What you need to do »
Count, in the entries, the lines with "model". Answer with the number only.

Task inputs »
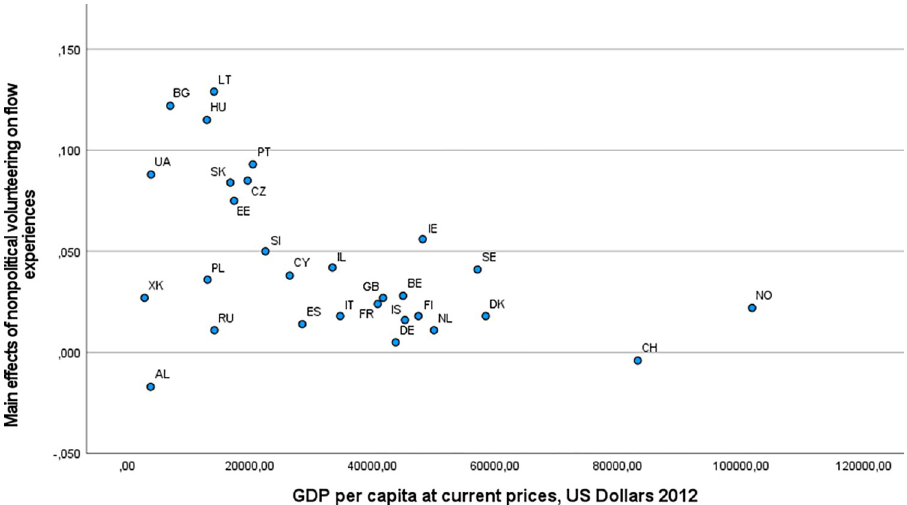
Fig 4. A scatterplot of the main effects of nonpolitical volunteering on flow experiences against GDP per capita.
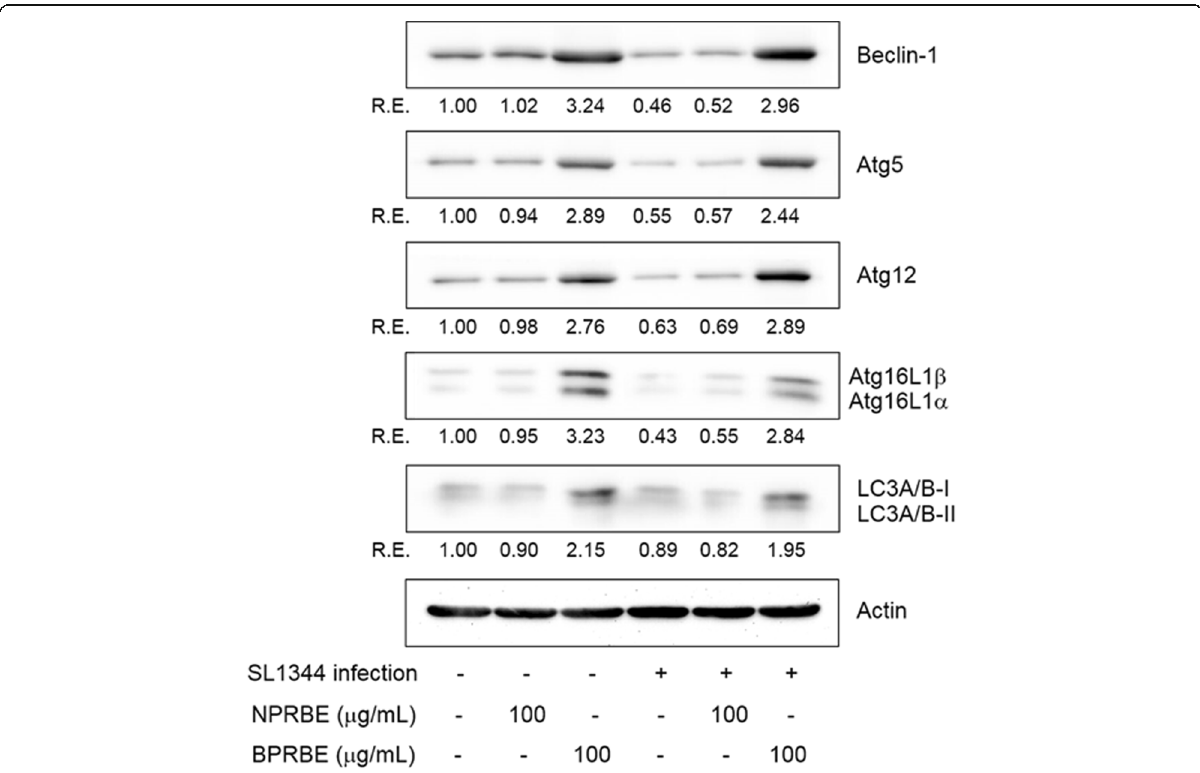
Fig. 4 Effects of BPRBE on induction of Beclin-1, Atg5, Atg12, Atg16L and LC3 in S. Typhimurium-infected macrophages. RAW 264.7 cells were lysed after treatment with BPRBE and NPRBE (100 μ g/mL) for 24 h and infected with S. Typhimurium for 5 h. The cell lysate was subjected to electrophoresis on 12% SDS-PAGE. Western blotting was carried out with the primary antibodies with β -Actin as an internal control. The relative proportions of each protein are expressed as the R. E. (relative expression) values calculated from each target protein/ β -Actin expression. Figures represent results from at least three individual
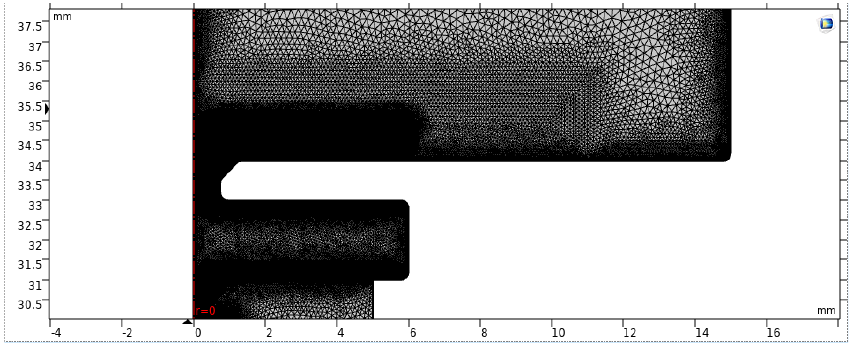
Figure 5. Mesh generation of hollow cathode model.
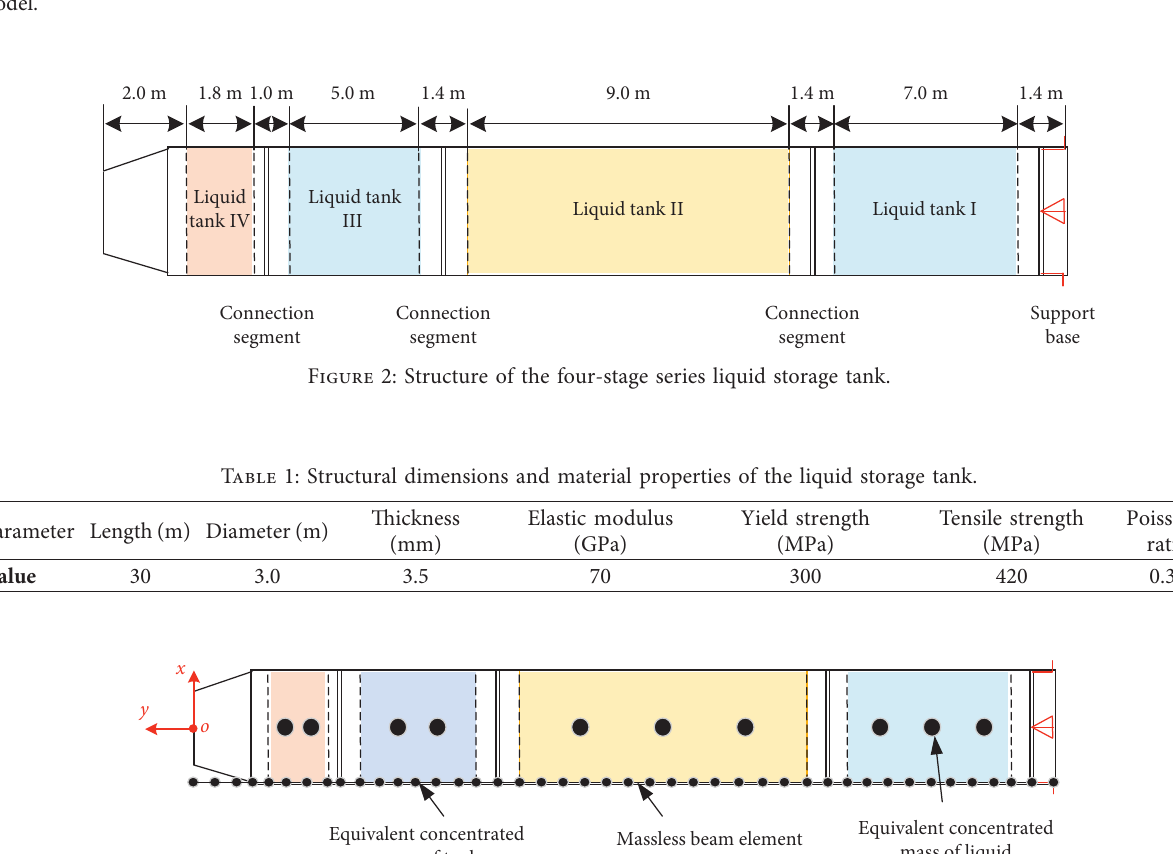
Figure 1: Three-mass-block model of the single-stage liquid storage tank. (a) Structure diagram. (b) Mechanical model. (c) Calculation model.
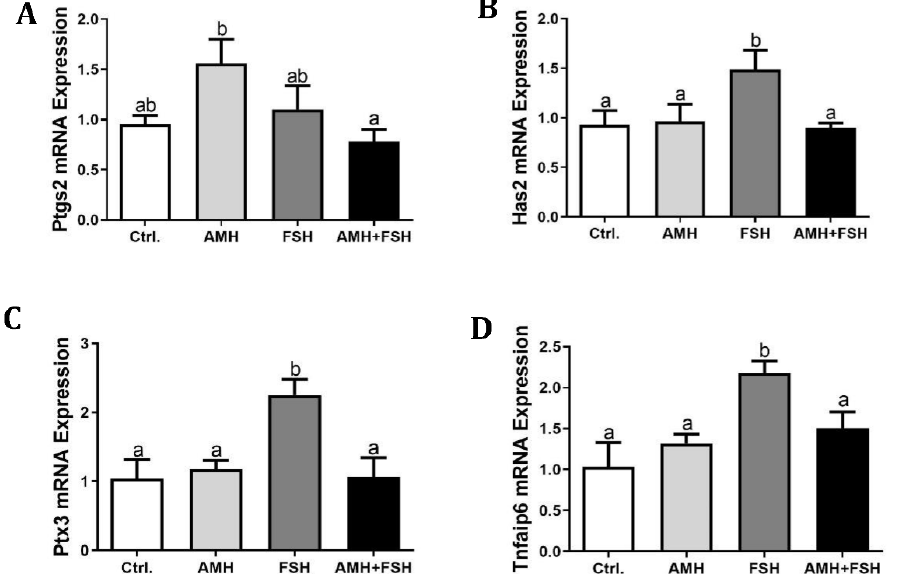
Figure 4. Effect of rhAMH on expression of cumulus expansion related genes. COCs were supple- mented with AMH and FSH alone or in combination for 16 h,relative expression of transcripts for Ptgs2 ( A ), Has2 ( B ), Ptx3 ( C ), and Tnfaip6 ( D ) genes in cumulus cells were detected by RT-qPCR. The results were evaluated as the relative ratio of the expression level of each mRNA to that of β -actin and were expressed as mean ± SEM from three independent experiments. Bars with different letters represent significant differences ( p <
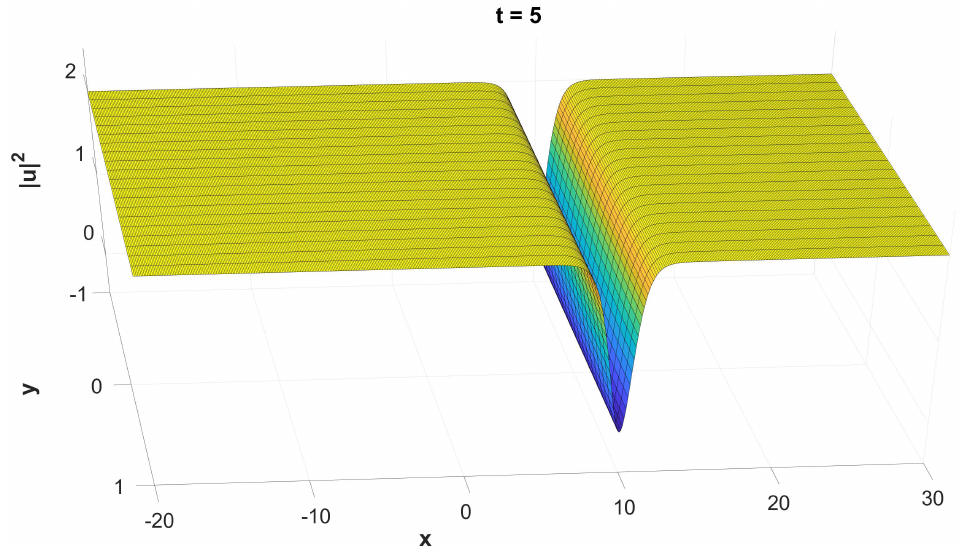
(cid:12) (cid:12) u ( x , y , t = 5 )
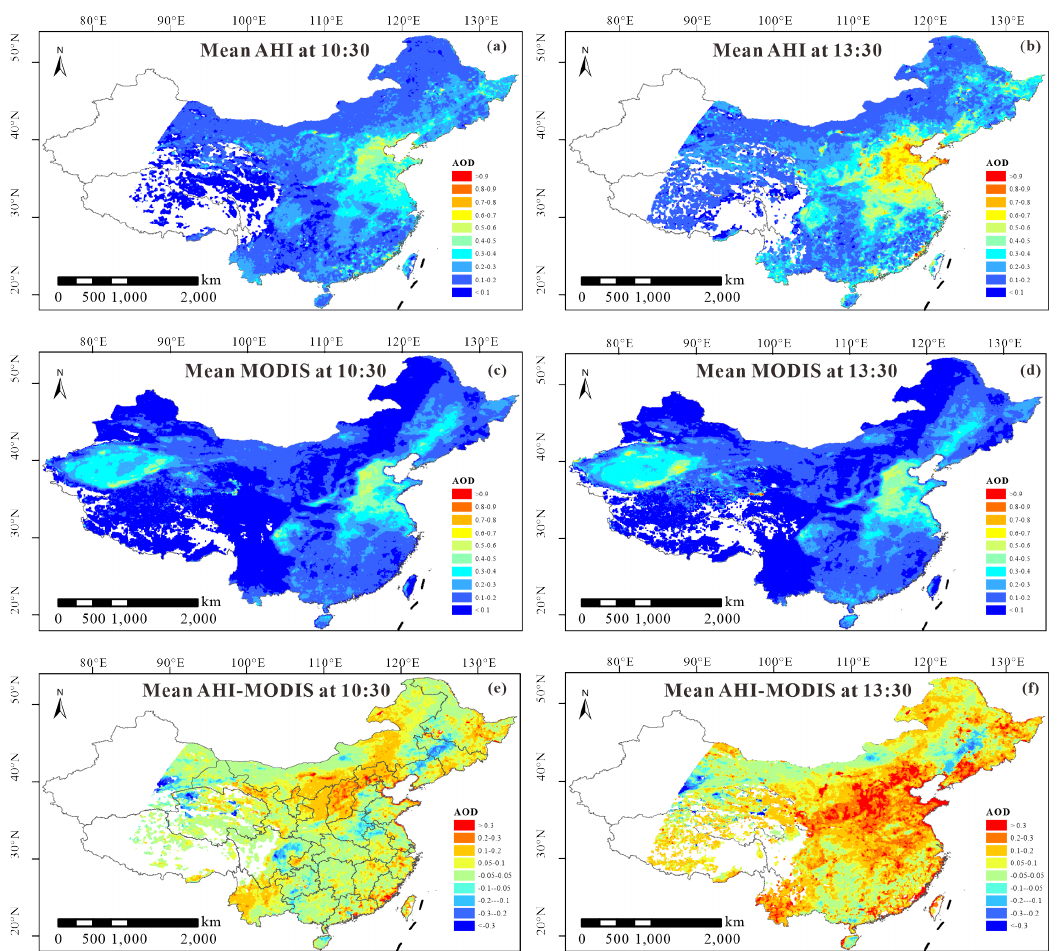
Figure 3. Spatial distribution of average AOD at 500 nm for AHI at 10:30 ( a ) and 13:30 ( b ), MODIS at 10:30 ( c ) and 13:30 ( d ), and the difference between AHI and MODIS at 10:30 ( e ) and 13:30 ( f ) in China during February 2018–January 2019.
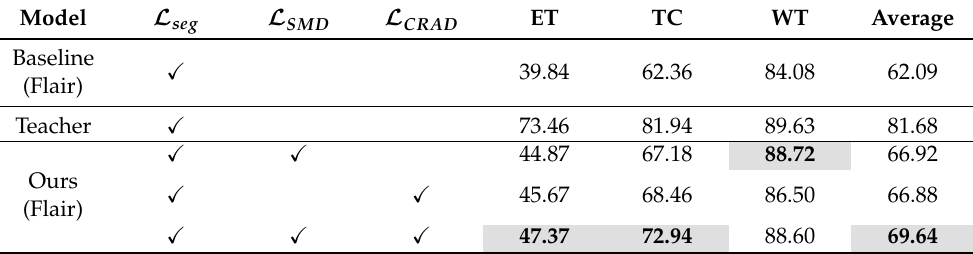
Table 3. Contribution of each module in the unimodal (Flair) scenario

Response area »
2